Well well well, time for me to add to the blogosphere for once instead of using the same old, whiny, “i don’t have a computer!” excuse. But that’s okay, because although it was difficult for me to catch anything this spring due to the over-abundance of snow, lack of paddling buddies and excess of work, a few of us managed some quality paddling.
The west was my first exciting run of the year. The weekend before the normal release we had to cancel one of our more advanced rafting trips due to low water. Lucky for us the west was running “high” and we managed to convince some of our customers that it was just as exciting as Bulls Bridge. Now, I’ve rafted the west nearly every release for the last eight years, it’s a very fun class 3+ and usually runs between 1200 and 1500 cfs on the release weekends. I’ve never actually paddled it in a kayak. So I figured jumping in as a safety boat at 4000 cfs wouldn’t be much different. I was a little wrong. It was moving fast. It was Awesome!

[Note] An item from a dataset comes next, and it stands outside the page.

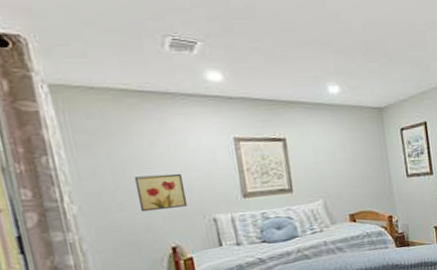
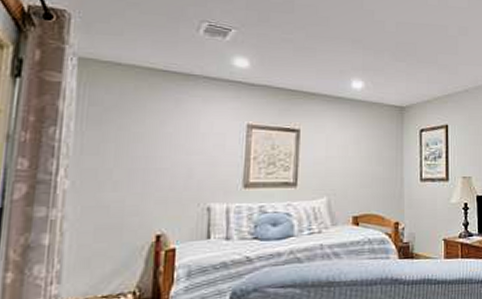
wall art: present [134,173,188,212] -> none [133,156,186,194]

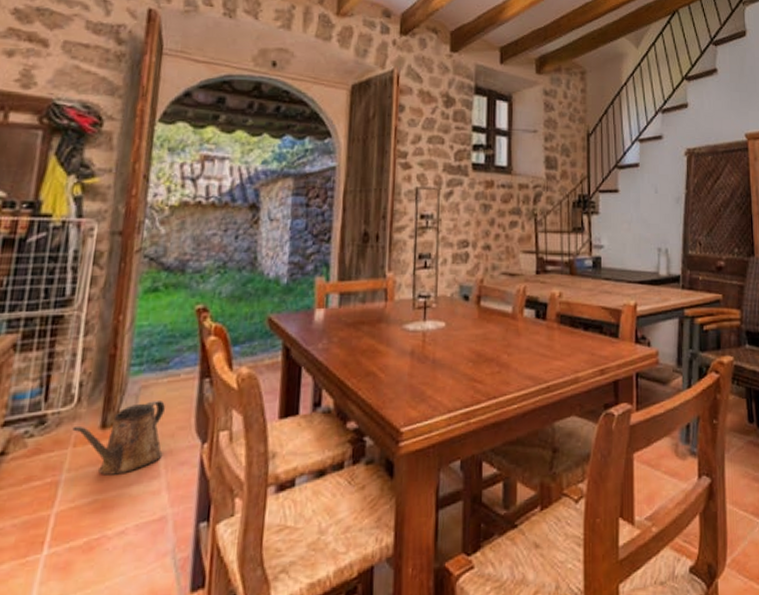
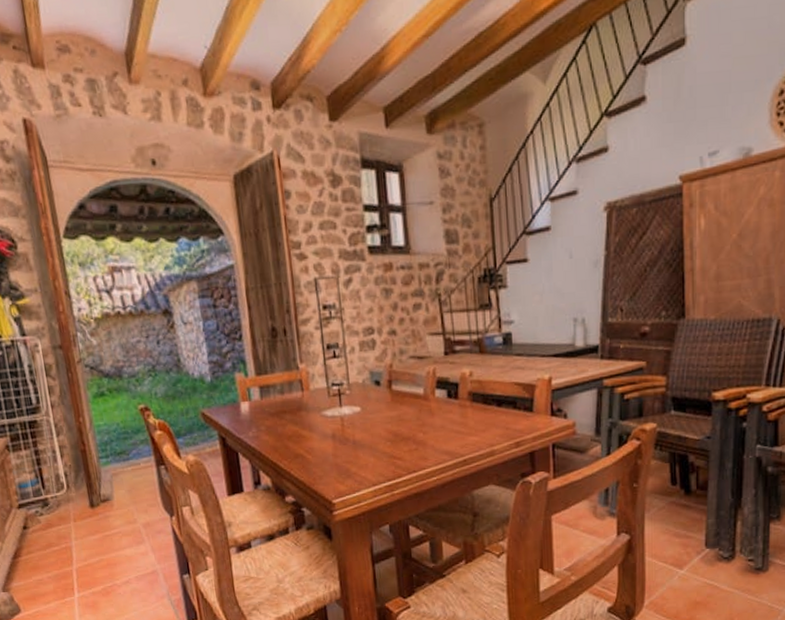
watering can: present [72,401,165,475] -> none [69,485,143,542]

Thank god I wasn’t thinking much that day, cuz they made me paddle out first.
The run was very successful. Brian and Justis did an excellent job reading and guiding on the fly. They managed to narrowly miss truck sized holes with no help from me. It was sweet. The first eddy we caught together was after the dumplings. Just so you know.

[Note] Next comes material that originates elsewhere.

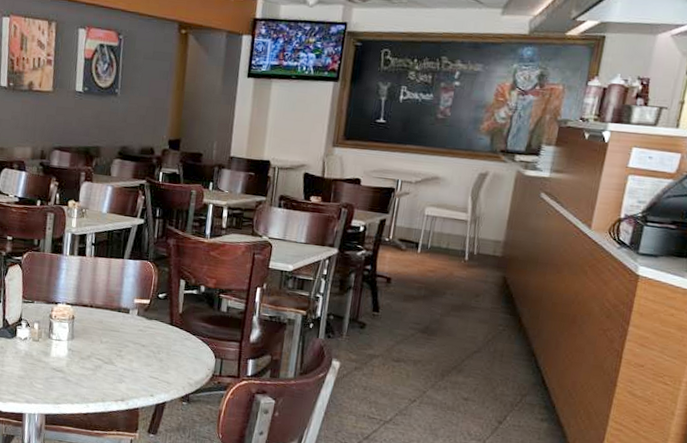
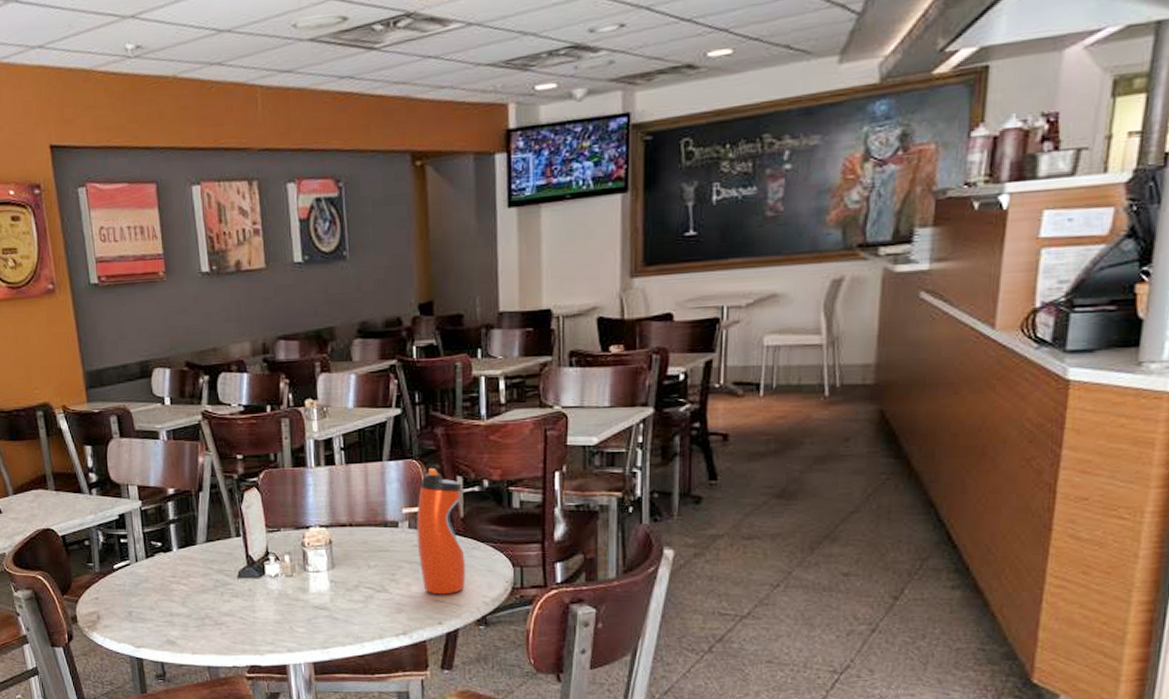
water bottle: none [142,270,184,373] -> present [417,468,466,595]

The next week, with some time off and people to paddle with, finally, we were able to get on the west branch of the deerfield. It was Scott Johnson, Kristen Allygood and me. It was Scott and Kristen’s first run up there and they decided to put their faith in me to guide them. They are both excellent paddlers and only needed a little info on the drops. It was a beautiful day, too. We all kept an eye out for each other and an eye out for wood. All the lines were clear as well as the tunnel. Scott was stoked! to go through that for the first time and I had forgotten how loud it is in there. Despite a quick swim and boat pin in low chair courtesy of Allygood, everyone paddled like we knew it. Probably my favorite river.
Exactly one week later with another day off and a week’s worth of safety boating on high and fluffy dryway days, it was time for some more creeking. Jim Sullivan, Scott and I set out in the morning to run the swift river up in Cummington. Scott had been telling us about this gem for a long time. He had originally paddled it over ten years ago and occasionally thereafter. Recent rain brought it up so Jim and I were expecting the Swift to be a nice 4ish run to start the day off. The section we did was a little more than a mile and snakes through the woods, sometimes under route 9 for added excitement. There were a couple of fun class 4-ish drops to get things going. It was when Scott told us we had to scout the next one that we realized why he loved this river so much. What was a 4-ish creek turned into a 5maybe+ gorge that Scott calls The Falls. Jim and I later renamed it Big Johnson Falls.
The drop was broken up into four sections, or four areas where it might be possible to eddy out and set up for the next move. Except for one, all the eddies were about half of a boat size at this level. A little tricky.
After discussing safety and how to set up, we felt confident about the drop and Scott volunteered to go first. And if
he made it, then me and Jimmy would follow. He paddled down the drop with a little less speed than he wanted. He scared us a little by getting popped up and nearly back looping into the hole, but manage to pull it off with style and eddy out. After the first drop the rest of the run seemed manageable.
Scott was about halfway through at this point. He peeled out, stylishly boofing over the boof rock, and was immediately pushed into a tiny eddy river left.
For the last drop, He had to peel out and get as far river right as possible. You wanted to go right because all the water was pushing left into a wave hole backed by a propped up rock the size of a table. Once through, land in the hole at the bottom without bashing your elbow and hopefully shoot out, avoiding the tree sticking into the water.
cott went where he wanted, punched the hole, disappeared, somehow flipped and rolled avoiding the tree by inches. As perfect as we could have hoped for.
Mine and Jim’s runs went nearly identical, except we both peeled out too high missing the boof and got shoved into this tiny slot line down the left. Not super pretty but still fun. The bottom drop was my favorite because I ended up having to paddle towards the flake as fast as possible and hit the corner like a park jump at mount snow. Super fun! Little bit sketchy.
immy and Mikey approved!
That took up our morning and we were pumped. We paddled out down another 3/4 section and shuttled the cars. Good run before work, said Scott. We agree.
We got some lunch, picked up Kristen Allygood and headed to Hubbard brook. The sun came out and we were happy to be boating once again. Hubbard has some challenging but totally doable class 4-5 drops. It’s also fairly long and you can take your time and spend a whole afternoon on it, as we did. Everything was runnable even though the level was a little low. Mashoud falls (spelling?) was the big drop on it and although shallow, it shot you out fast through a slabby hole.